◆ **Work instructions**
Every line with the string "format" should be copied from the data.

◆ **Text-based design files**

______

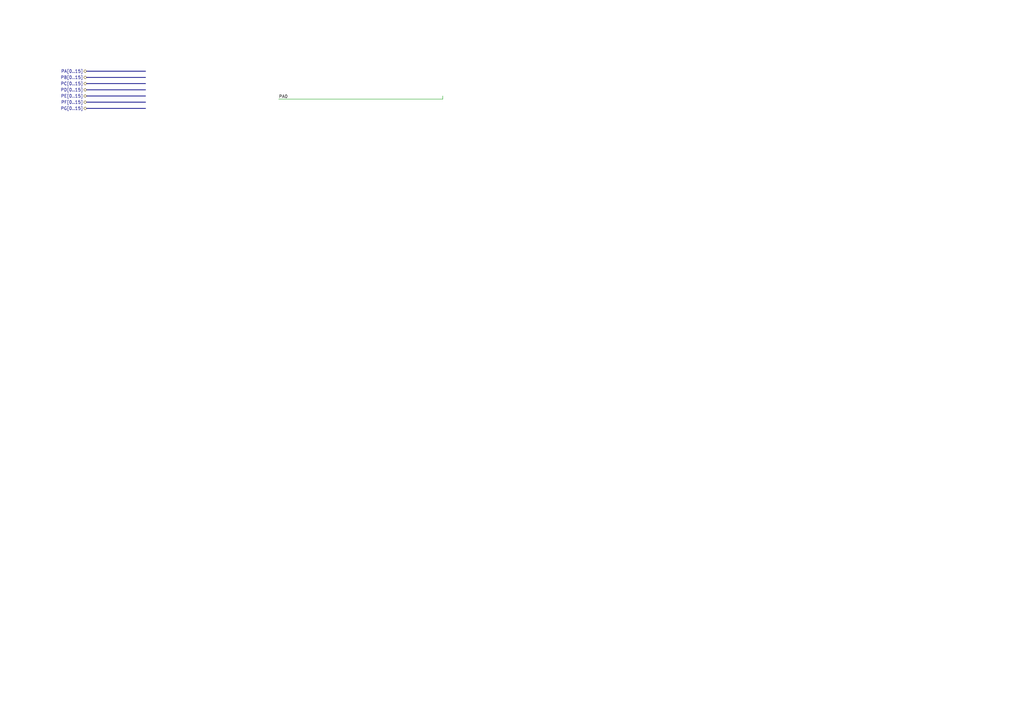
<source format=kicad_sch>
(kicad_sch (version 20230121) (generator eeschema)

  (uuid ce5971f7-c20e-4fd3-9423-63f155dcc2fe)

  (paper "A3")

  (lib_symbols
  )


  (bus (pts (xy 35.56 41.91) (xy 59.69 41.91))
    (stroke (width 0) (type default))
    (uuid 136e205d-f41b-4d53-bdd8-c11acb92b818)
  )
  (bus (pts (xy 35.56 29.21) (xy 59.69 29.21))
    (stroke (width 0) (type default))
    (uuid 37f92a4d-1565-483e-9dd1-1e2db44c19b1)
  )
  (bus (pts (xy 35.56 31.75) (xy 59.69 31.75))
    (stroke (width 0) (type default))
    (uuid 65d2db8a-0005-46c0-89ed-66235f3562c9)
  )

  (wire (pts (xy 181.61 39.37) (xy 181.61 40.64))
    (stroke (width 0) (type default))
    (uuid 6d111f77-27fd-46f2-be9a-469ade600709)
  )
  (bus (pts (xy 35.56 34.29) (xy 59.69 34.29))
    (stroke (width 0) (type default))
    (uuid 7519e668-f6ed-4fdd-bede-09de4303d5a2)
  )
  (bus (pts (xy 35.56 39.37) (xy 59.69 39.37))
    (stroke (width 0) (type default))
    (uuid 76ebf4c2-b17a-4a55-a099-498bf82af63b)
  )
  (bus (pts (xy 35.56 36.83) (xy 59.69 36.83))
    (stroke (width 0) (type default))
    (uuid 81e62db1-54d2-436a-9d17-f6aa703fe25d)
  )
  (bus (pts (xy 35.56 44.45) (xy 59.69 44.45))
    (stroke (width 0) (type default))
    (uuid 8be1b1da-3c9e-4c1f-8535-981749697ca4)
  )

  (wire (pts (xy 114.3 40.64) (xy 181.61 40.64))
    (stroke (width 0) (type default))
    (uuid e005d344-0214-4503-9d3f-b0b15b4cfd0f)
  )

  (label "PA0" (at 114.3 40.64 0) (fields_autoplaced)
    (effects (font (size 1.27 1.27)) (justify left bottom))
    (uuid 62f9263c-9a7c-4a01-85df-abecc002d0e3)
  )

  (hierarchical_label "PD[0..15]" (shape bidirectional) (at 35.56 36.83 180) (fields_autoplaced)
    (effects (font (size 1.27 1.27)) (justify right))
    (uuid 3839dccc-3f80-4d40-8282-f4e7f3e078ee)
  )
  (hierarchical_label "PE[0..15]" (shape bidirectional) (at 35.56 39.37 180) (fields_autoplaced)
    (effects (font (size 1.27 1.27)) (justify right))
    (uuid 47b6125a-1b0e-42c0-94bd-7840fdfd378c)
  )
  (hierarchical_label "PA[0..15]" (shape bidirectional) (at 35.56 29.21 180) (fields_autoplaced)
    (effects (font (size 1.27 1.27)) (justify right))
    (uuid 6e7e7b72-d2e1-4619-852d-b0ee83e27929)
  )
  (hierarchical_label "PC[0..15]" (shape bidirectional) (at 35.56 34.29 180) (fields_autoplaced)
    (effects (font (size 1.27 1.27)) (justify right))
    (uuid 6fc4e2dc-cd3b-44e4-984f-5bf567bcac9a)
  )
  (hierarchical_label "PB[0..15]" (shape bidirectional) (at 35.56 31.75 180) (fields_autoplaced)
    (effects (font (size 1.27 1.27)) (justify right))
    (uuid 962992df-5dd9-4deb-9158-d29b637b66b1)
  )
  (hierarchical_label "PG[0..15]" (shape bidirectional) (at 35.56 44.45 180) (fields_autoplaced)
    (effects (font (size 1.27 1.27)) (justify right))
    (uuid d431c96d-d2c3-4cc9-8b7d-0a5f88f32473)
  )
  (hierarchical_label "PF[0..15]" (shape bidirectional) (at 35.56 41.91 180) (fields_autoplaced)
    (effects (font (size 1.27 1.27)) (justify right))
    (uuid dad2142e-53f9-4fe2-8d61-083f75f3effc)
  )
)

</source>
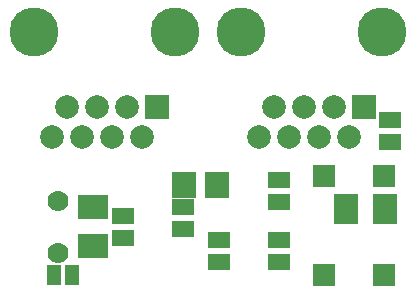
<source format=gbs>
G04 (created by PCBNEW-RS274X (2011-07-08)-stable) date Wed 10 Aug 2011 06:35:13 PM EDT*
G01*
G70*
G90*
%MOIN*%
G04 Gerber Fmt 3.4, Leading zero omitted, Abs format*
%FSLAX34Y34*%
G04 APERTURE LIST*
%ADD10C,0.006000*%
%ADD11R,0.082900X0.090900*%
%ADD12C,0.163700*%
%ADD13R,0.079100X0.079100*%
%ADD14C,0.079100*%
%ADD15R,0.075000X0.075000*%
%ADD16R,0.075000X0.055000*%
%ADD17R,0.080000X0.100000*%
%ADD18R,0.100000X0.080000*%
%ADD19C,0.070000*%
%ADD20R,0.045000X0.065000*%
G04 APERTURE END LIST*
G54D10*
G54D11*
X55041Y-42000D03*
X56159Y-42000D03*
G54D12*
X56962Y-36900D03*
X61635Y-36900D03*
G54D13*
X61050Y-39400D03*
G54D14*
X60550Y-40400D03*
X60050Y-39400D03*
X59550Y-40400D03*
X59050Y-39400D03*
X58550Y-40400D03*
X58050Y-39400D03*
X57550Y-40400D03*
G54D12*
X50062Y-36900D03*
X54735Y-36900D03*
G54D13*
X54150Y-39400D03*
G54D14*
X53650Y-40400D03*
X53150Y-39400D03*
X52650Y-40400D03*
X52150Y-39400D03*
X51650Y-40400D03*
X51150Y-39400D03*
X50650Y-40400D03*
G54D15*
X61700Y-41700D03*
X61700Y-45000D03*
G54D16*
X58200Y-43825D03*
X58200Y-44575D03*
X58200Y-42575D03*
X58200Y-41825D03*
X55000Y-42725D03*
X55000Y-43475D03*
X56200Y-44575D03*
X56200Y-43825D03*
X53000Y-43775D03*
X53000Y-43025D03*
G54D17*
X61750Y-42800D03*
X60450Y-42800D03*
G54D18*
X52000Y-44050D03*
X52000Y-42750D03*
G54D19*
X50830Y-44265D03*
X50830Y-42535D03*
G54D15*
X59700Y-41700D03*
X59700Y-45000D03*
G54D16*
X61900Y-40575D03*
X61900Y-39825D03*
G54D20*
X50700Y-45000D03*
X51300Y-45000D03*
M02*

</source>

______

◆ **Answer space**
<source format=kicad_sch>
<source format=gbs>
G04 Gerber Fmt 3.4, Leading zero omitted, Abs format*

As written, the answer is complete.